The magnetic moment of \(Cu^{2+}\) ion (Z = 29) is:

\(\sqrt{3}\)

The correct answer is option 1. \(\sqrt{3}\).

To calculate the magnetic moment of the \(Cu^{2+}\) ion, we can use the following formula:

\(\mu = \sqrt{n(n+2)} \, \text{BM}\)

where:

\(\mu\) is the magnetic moment in Bohr magnetons (BM),

\(n\) is the number of unpaired electrons.

The atomic number of copper (Cu) is 29, and its electronic configuration in the ground state is:

\(\text{Cu}: [\text{Ar}] \, 3d^{10} \, 4s^1\)

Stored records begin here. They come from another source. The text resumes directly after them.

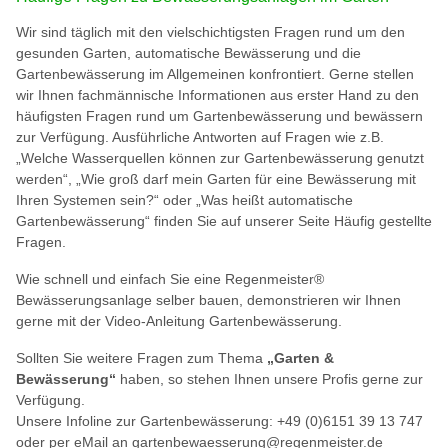
Wir sind täglich mit den vielschichtigsten Fragen rund um den
gesunden Garten, automatische Bewässerung und die
Gartenbewässerung im Allgemeinen konfrontiert. Gerne stellen
wir Ihnen fachmännische Informationen aus erster Hand zu den
häufigsten Fragen rund um Gartenbewässerung und bewässern
zur Verfügung. Ausführliche Antworten auf Fragen wie z.B.
„Welche Wasserquellen können zur Gartenbewässerung genutzt
werden“, „Wie groß darf mein Garten für eine Bewässerung mit
Ihren Systemen sein?“ oder „Was heißt automatische
Gartenbewässerung“ finden Sie auf unserer Seite Häufig gestellte
Fragen.
Wie schnell und einfach Sie eine Regenmeister®
Bewässerungsanlage selber bauen, demonstrieren wir Ihnen
gerne mit der Video-Anleitung Gartenbewässerung.
Sollten Sie weitere Fragen zum Thema
„Garten &
Bewässerung“
haben, so stehen Ihnen unsere Profis gerne zur
Verfügung.
Unsere Infoline zur Gartenbewässerung: +49 (0)6151 39 13 747
oder per eMail an gartenbewaesserung@regenmeister.de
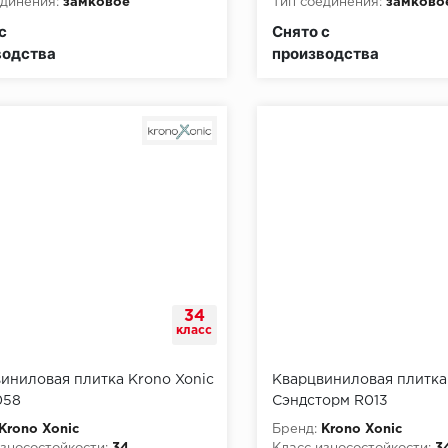
динения:
замковое
Тип соединения:
замково
пожарной опасности:
КМ2
Класс пожарной опасност
с
Снято с
водства
производства
34
класс
иниловая плитка Krono Xonic
Кварцвиниловая плитка
058
Сэндсторм R013
Krono Xonic
Бренд:
Krono Xonic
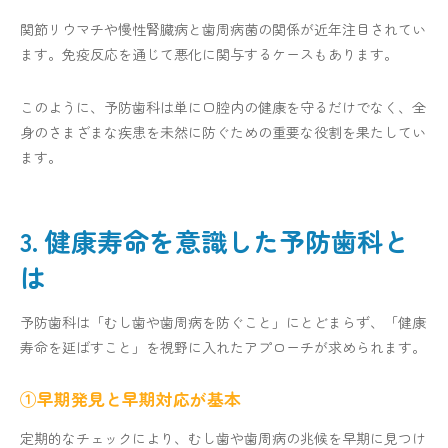
関節リウマチや慢性腎臓病と歯周病菌の関係が近年注目されてい
ます。免疫反応を通じて悪化に関与するケースもあります。
このように、予防歯科は単に口腔内の健康を守るだけでなく、全
身のさまざまな疾患を未然に防ぐための重要な役割を果たしてい
ます。
3. 健康寿命を意識した予防歯科と
は
予防歯科は「むし歯や歯周病を防ぐこと」にとどまらず、「健康
寿命を延ばすこと」を視野に入れたアプローチが求められます。
①早期発見と早期対応が基本
定期的なチェックにより、むし歯や歯周病の兆候を早期に見つけ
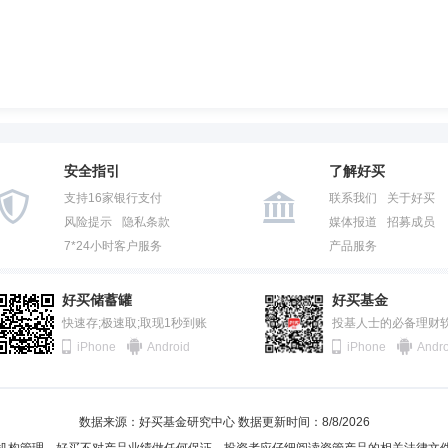
安全指引
了解好买
支持16家银行支付
联系我们
关于好买
风险提示
隐私条款
媒体报道
招募成员
7*24小时客户服务
产品服务
好买储蓄罐
好买基金
快速存;极速取;取现1秒到账
投基人士的必备理财
iPhone
Android
iPhone
Andro
数据来源：好买基金研究中心 数据更新时间：8/8/2026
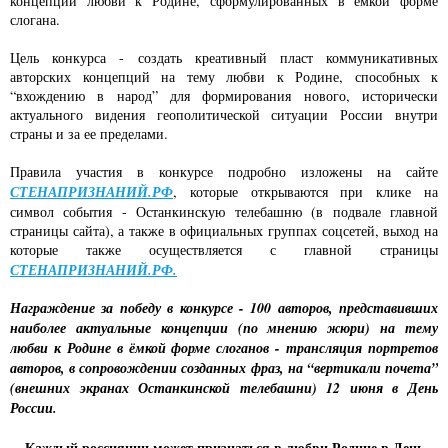
концепций любви к Родине, сформулированных в ёмкой форме
слогана.
Цель конкурса - создать креативный пласт коммуникативных
авторских концепций на тему любви к Родине, способных к
“вхождению в народ” для формирования нового, исторически
актуального видения геополитической ситуации России внутри
страны и за ее пределами.
Правила участия в конкурсе подробно изложены на сайте
СТЕНАПРИЗНАНИЙ.РФ
, которые открываются при клике на
символ события - Останкинскую телебашню (в подвале главной
страницы сайта), а также в официальных группах соцсетей, выход на
которые также осуществляется с главной страницы
СТЕНАПРИЗНАНИЙ.РФ.
Награждение за победу в конкурсе - 100 авторов, представивших
наиболее актуальные концепции (по мнению жюри) на тему
любви к Родине в ёмкой форме слоганов - трансляция портретов
авторов, в сопровождении созданных фраз, на “вертикали почета”
(внешних экранах Останкинской телебашни) 12 июня в День
России.
Каждый россиянин может признаться в любви Родине в День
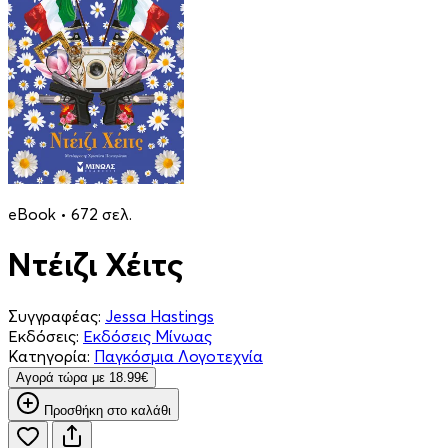
eBook • 672 σελ.
Ντέιζι Χέιτς
Συγγραφέας:
Jessa Hastings
Εκδόσεις:
Εκδόσεις Μίνωας
Κατηγορία:
Παγκόσμια Λογοτεχνία
Aγορά τώρα με 18.99€
Προσθήκη στο καλάθι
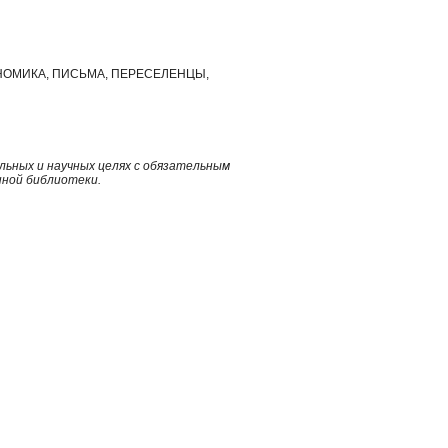
ЭКОНОМИКА, ПИСЬМА, ПЕРЕСЕЛЕНЦЫ,
ьных и научных целях с обязательным
нной библиотеки.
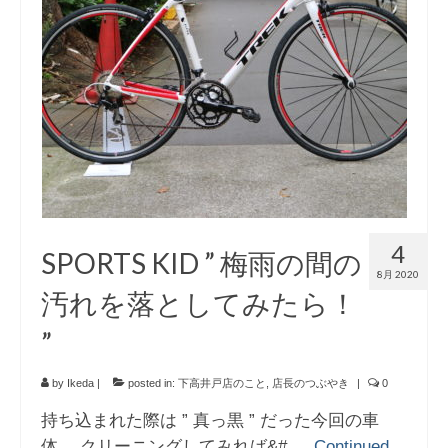
4
SPORTS KID ” 梅雨の間の
8月 2020
汚れを落としてみたら！
”
by
Ikeda
|
posted in:
下高井戸店のこと
,
店長のつぶやき
|
0
持ち込まれた際は ” 真っ黒 ” だった今回の車
体。 クリーニングしてみれば&# …
Continued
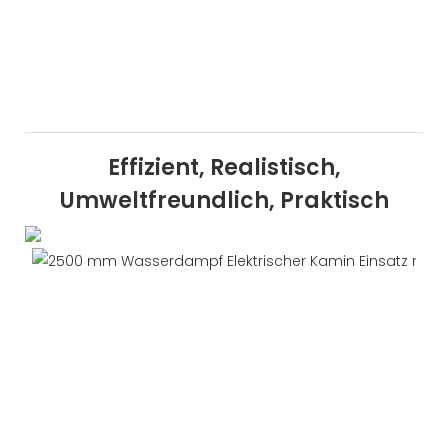
Effizient, Realistisch,
Umweltfreundlich, Praktisch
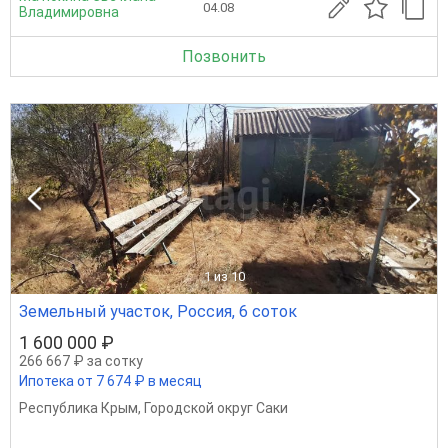
04.08
Владимировна
Позвонить
1
из 10
Земельный участок, Россия, 6 соток
1 600 000 ₽
266 667 ₽ за сотку
Ипотека от 7 674 ₽ в месяц
Республика Крым
,
Городской округ Саки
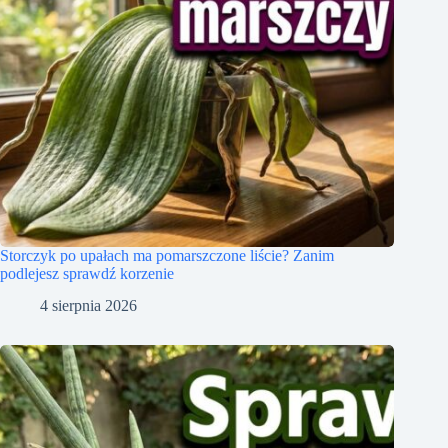
Storczyk po upałach ma pomarszczone liście? Zanim
podlejesz sprawdź korzenie
4 sierpnia 2026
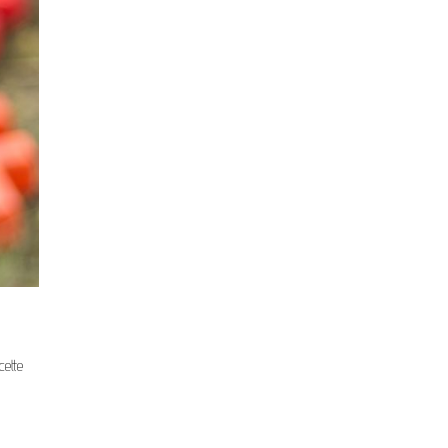
cette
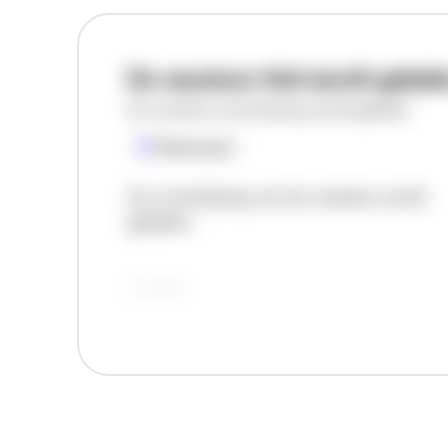
De vacature titel wordt gelad
De vacature omschrijving wordt geladen
Plaatsnaam
De omschrijving van de vacature wordt
geladen..
vandaag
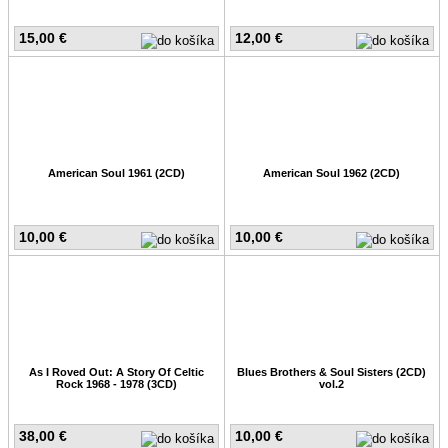
15,00 €
12,00 €
American Soul 1961 (2CD)
American Soul 1962 (2CD)
10,00 €
10,00 €
As I Roved Out: A Story Of Celtic
Blues Brothers & Soul Sisters (2CD)
Rock 1968 - 1978 (3CD)
vol.2
38,00 €
10,00 €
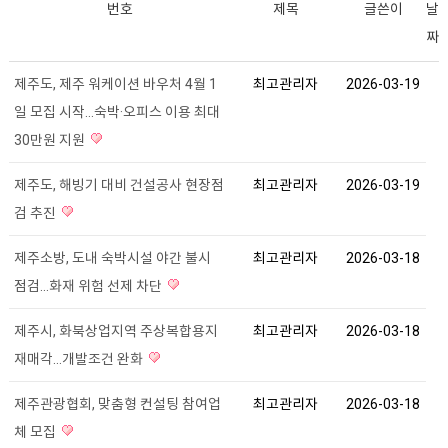
번호
제목
글쓴이
날
짜
제주도, 제주 워케이션 바우처 4월 1
최고관리자
2026-03-19
일 모집 시작…숙박·오피스 이용 최대
30만원 지원
제주도, 해빙기 대비 건설공사 현장점
최고관리자
2026-03-19
검 추진
제주소방, 도내 숙박시설 야간 불시
최고관리자
2026-03-18
점검...화재 위험 선제 차단
제주시, 화북상업지역 주상복합용지
최고관리자
2026-03-18
재매각…개발조건 완화
제주관광협회, 맞춤형 컨설팅 참여업
최고관리자
2026-03-18
체 모집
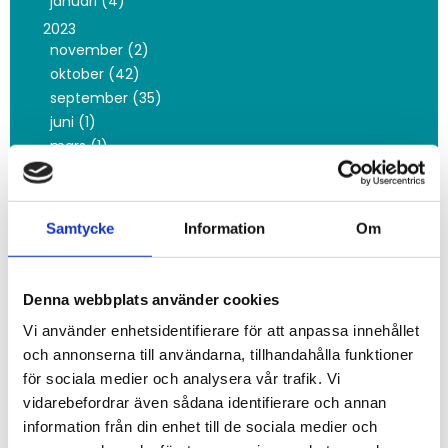
januari (4)
2023
november (2)
oktober (42)
september (35)
juni (1)
mars (1)
februari (4)
2022
december (2)
Samtycke
Information
Om
oktober (3)
maj (1)
februari (3)
Denna webbplats använder cookies
januari (4)
Vi använder enhetsidentifierare för att anpassa innehållet
2021
och annonserna till användarna, tillhandahålla funktioner
november (1)
för sociala medier och analysera vår trafik. Vi
oktober (3)
vidarebefordrar även sådana identifierare och annan
juni (1)
information från din enhet till de sociala medier och
maj (3)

For the \(Cu^{2+}\) ion, two electrons are removed. One electron is removed from the 4s orbital and one from the 3d orbital:

\(\text{Cu}^{2+}: [\text{Ar}] \, 3d^9\)

In the \(3d^9\) configuration, there is one unpaired electron.

Using the formula:

\(\mu = \sqrt{n(n+2)} \, \text{BM}\)

where \(n = 1\) (the number of unpaired electrons), we get:

\(\mu = \sqrt{1(1+2)} = \sqrt{3} \, \text{BM}\)

The magnetic moment of \(Cu^{2+}\) is \(\sqrt{3}\) BM.

Thus, the correct answer is (1) \(\sqrt{3}\).